• WHAT TO DO: Below are some records; output exactly the lines from the line with "Un vote dans les villes, au nord" to the line with "は岡本。12周目に作本をとらえると5番手に浮上。さらにペースを", both ends kept, and nothing more.

• RECORDS PROVIDED:
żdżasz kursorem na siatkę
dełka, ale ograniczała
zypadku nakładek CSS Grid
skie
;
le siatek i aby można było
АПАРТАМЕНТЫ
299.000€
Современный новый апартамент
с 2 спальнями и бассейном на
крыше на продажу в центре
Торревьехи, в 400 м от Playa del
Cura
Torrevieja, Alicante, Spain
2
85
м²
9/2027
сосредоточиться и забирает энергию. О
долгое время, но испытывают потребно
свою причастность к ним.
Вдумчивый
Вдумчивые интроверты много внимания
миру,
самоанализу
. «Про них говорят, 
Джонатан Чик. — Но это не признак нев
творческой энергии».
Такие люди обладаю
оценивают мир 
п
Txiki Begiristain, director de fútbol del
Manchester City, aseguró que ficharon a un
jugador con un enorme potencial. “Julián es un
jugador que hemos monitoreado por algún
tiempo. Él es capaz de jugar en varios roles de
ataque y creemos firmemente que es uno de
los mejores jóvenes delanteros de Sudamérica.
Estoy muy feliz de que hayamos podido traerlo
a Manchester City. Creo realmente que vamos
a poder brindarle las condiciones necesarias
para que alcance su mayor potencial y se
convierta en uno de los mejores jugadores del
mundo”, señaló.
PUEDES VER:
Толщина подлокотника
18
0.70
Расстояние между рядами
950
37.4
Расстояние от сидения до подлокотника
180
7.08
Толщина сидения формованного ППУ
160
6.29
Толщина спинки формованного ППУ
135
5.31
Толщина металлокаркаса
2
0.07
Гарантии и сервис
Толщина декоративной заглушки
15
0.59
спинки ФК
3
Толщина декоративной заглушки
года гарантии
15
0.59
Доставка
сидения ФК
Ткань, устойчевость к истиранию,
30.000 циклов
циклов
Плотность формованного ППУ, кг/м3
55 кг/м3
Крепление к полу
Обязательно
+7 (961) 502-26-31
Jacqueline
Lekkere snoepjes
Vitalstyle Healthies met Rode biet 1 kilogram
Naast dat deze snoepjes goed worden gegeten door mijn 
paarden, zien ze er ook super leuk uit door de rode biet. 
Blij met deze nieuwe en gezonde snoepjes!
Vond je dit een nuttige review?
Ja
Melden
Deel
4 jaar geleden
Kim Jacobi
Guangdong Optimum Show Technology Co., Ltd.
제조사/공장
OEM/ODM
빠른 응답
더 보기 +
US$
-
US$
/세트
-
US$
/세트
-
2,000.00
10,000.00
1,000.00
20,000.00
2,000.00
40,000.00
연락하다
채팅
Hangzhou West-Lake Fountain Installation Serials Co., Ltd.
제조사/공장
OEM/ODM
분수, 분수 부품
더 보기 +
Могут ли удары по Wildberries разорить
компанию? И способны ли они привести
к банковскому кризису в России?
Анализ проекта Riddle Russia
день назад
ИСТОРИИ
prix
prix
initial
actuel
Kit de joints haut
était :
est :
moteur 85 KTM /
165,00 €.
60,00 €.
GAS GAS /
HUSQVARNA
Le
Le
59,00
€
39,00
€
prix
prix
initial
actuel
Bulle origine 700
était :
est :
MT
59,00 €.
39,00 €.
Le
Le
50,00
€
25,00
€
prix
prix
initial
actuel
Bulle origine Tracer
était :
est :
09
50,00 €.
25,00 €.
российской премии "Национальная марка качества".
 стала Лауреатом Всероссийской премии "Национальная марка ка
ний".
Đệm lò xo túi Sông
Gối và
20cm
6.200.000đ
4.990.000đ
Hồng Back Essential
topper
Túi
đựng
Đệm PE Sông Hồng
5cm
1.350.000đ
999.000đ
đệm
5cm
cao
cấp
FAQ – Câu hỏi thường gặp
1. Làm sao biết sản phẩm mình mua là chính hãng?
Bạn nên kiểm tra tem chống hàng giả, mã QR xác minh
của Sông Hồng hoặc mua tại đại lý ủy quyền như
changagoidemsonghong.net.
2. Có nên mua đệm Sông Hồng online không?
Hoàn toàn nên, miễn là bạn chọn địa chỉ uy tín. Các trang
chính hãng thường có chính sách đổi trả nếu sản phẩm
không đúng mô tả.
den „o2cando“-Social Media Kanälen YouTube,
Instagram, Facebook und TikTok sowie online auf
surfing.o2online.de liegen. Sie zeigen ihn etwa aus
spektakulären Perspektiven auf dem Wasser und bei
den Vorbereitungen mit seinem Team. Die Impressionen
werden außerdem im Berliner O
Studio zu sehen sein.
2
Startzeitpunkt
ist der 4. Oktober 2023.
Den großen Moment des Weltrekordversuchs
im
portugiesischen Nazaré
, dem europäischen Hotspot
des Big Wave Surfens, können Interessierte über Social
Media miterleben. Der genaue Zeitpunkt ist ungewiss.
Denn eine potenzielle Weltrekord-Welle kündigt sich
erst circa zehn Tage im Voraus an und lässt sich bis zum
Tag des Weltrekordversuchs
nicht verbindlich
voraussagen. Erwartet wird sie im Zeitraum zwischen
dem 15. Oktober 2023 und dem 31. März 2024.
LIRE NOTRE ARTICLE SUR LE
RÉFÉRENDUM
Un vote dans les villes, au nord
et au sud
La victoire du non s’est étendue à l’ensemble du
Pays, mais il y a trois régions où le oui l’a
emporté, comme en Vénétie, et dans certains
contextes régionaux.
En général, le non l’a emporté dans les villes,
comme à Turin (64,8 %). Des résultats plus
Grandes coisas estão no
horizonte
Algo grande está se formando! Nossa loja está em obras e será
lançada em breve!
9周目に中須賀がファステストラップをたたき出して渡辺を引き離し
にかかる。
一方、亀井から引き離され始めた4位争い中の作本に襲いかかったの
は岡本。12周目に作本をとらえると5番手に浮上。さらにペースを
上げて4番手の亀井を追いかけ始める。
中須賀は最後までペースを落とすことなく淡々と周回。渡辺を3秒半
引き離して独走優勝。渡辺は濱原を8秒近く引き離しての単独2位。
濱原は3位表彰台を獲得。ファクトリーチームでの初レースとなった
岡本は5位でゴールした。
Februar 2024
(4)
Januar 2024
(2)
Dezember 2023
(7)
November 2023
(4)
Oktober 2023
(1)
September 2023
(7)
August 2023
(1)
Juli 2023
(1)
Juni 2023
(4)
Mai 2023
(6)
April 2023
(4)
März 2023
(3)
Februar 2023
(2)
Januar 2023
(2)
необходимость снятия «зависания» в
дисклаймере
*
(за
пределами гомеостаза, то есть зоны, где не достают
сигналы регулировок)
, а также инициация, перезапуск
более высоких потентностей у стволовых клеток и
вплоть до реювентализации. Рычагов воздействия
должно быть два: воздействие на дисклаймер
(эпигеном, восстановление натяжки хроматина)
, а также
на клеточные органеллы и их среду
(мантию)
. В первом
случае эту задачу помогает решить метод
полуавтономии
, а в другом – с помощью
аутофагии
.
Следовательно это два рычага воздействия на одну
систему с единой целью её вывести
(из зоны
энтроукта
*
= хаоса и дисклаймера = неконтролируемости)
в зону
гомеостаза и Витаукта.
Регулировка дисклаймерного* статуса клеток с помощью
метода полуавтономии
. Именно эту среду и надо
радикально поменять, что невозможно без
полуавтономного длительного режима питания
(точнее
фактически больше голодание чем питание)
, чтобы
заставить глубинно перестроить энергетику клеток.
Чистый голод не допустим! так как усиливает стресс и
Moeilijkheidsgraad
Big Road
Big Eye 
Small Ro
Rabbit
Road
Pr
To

• REPLY:
Un vote dans les villes, au nord
et au sud
La victoire du non s’est étendue à l’ensemble du
Pays, mais il y a trois régions où le oui l’a
emporté, comme en Vénétie, et dans certains
contextes régionaux.
En général, le non l’a emporté dans les villes,
comme à Turin (64,8 %). Des résultats plus
Grandes coisas estão no
horizonte
Algo grande está se formando! Nossa loja está em obras e será
lançada em breve!
9周目に中須賀がファステストラップをたたき出して渡辺を引き離し
にかかる。
一方、亀井から引き離され始めた4位争い中の作本に襲いかかったの
は岡本。12周目に作本をとらえると5番手に浮上。さらにペースを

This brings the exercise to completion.